7. Loving Auntie Janey's old fashioned Agony Column. Had a great laugh at the latest entry.

8. I find a mystifying sense of urgency at work --- finish the crap now so I can goof off immediately at StumbleUpon.

9. Imagining the floating hotel in Kerala. I still have the image of a blue room and white sheets.

10. Turning tables.

Tuesday, January 4, 2011

Some run off things

It has been some time since I last posted.

1. Changed my job in the spirit of giving the red, white and black the one finger salute. Well hello there career misstep. Now I miss what I used to do. I think I wasn't that clear with my objectives. Slightly enjoying the day time hours though I am still battling with my insomnia.
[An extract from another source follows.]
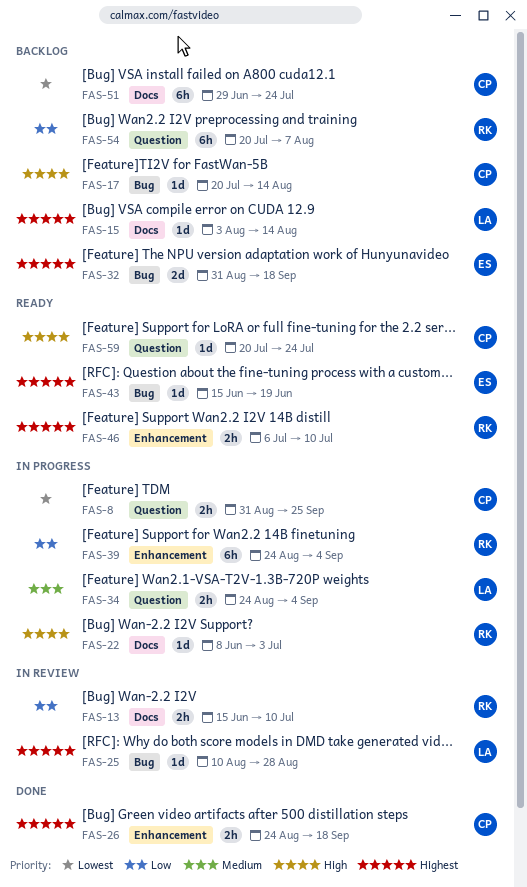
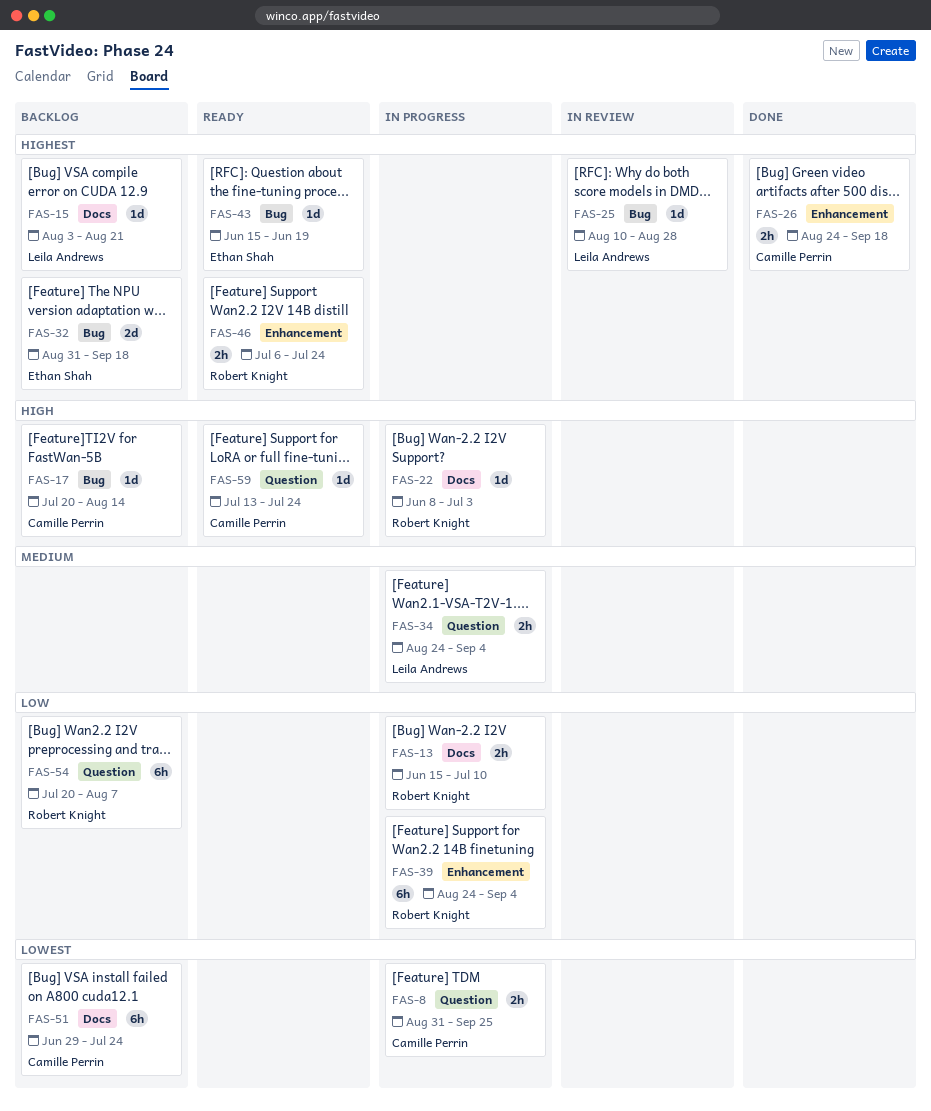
FAS-13, status: In review -> In progress
FAS-15, due: Aug 14 -> Aug 21
FAS-46, due: Jul 10 -> Jul 24
FAS-59, start: Jul 20 -> Jul 13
2. Bought myself an iPod Nano which stores over 2500 songs and over a thousand pictures --- space permitting. Thank you Apple for encouraging people to bit torrent to their hard drives delight.

3. Said goodbye to V and nearly broke my heart. Now the bastard has yet to reply to a single email. I can be so pathetic.

4. Just sent out my resume to other prospects. No misstep can be corrected. Unless it's HIV. Remember that.

5. My fagbitch friend K is acting up. A tad cold. Must be because I keep on calling him fagbitch. But I do love him. It's just that he is gay and a bitch.

6. Exchanging texts with a well muscled gent that I call gymhead. His occasional jejenese text makes me want to correct him. No sense chasing this as I don't feel a spark of interest. Another score for being pathetic.

7. My new job is 80% idle time. Make me wish that I have sufficient resources to sign up for open university. At least instead of playing bejeweled, I will be pondering the complexities of either economics or political science.

8. Reading All The Trouble in the World by PJ O'Rourke.

9. Early morning (like 430AM ) commutes make me happy. There's something about an empty road that makes me want to smile.

10. Currently listening to Liszt, Sara Bareilles, Ingrid Michaelson, Suede and Drum&Bass.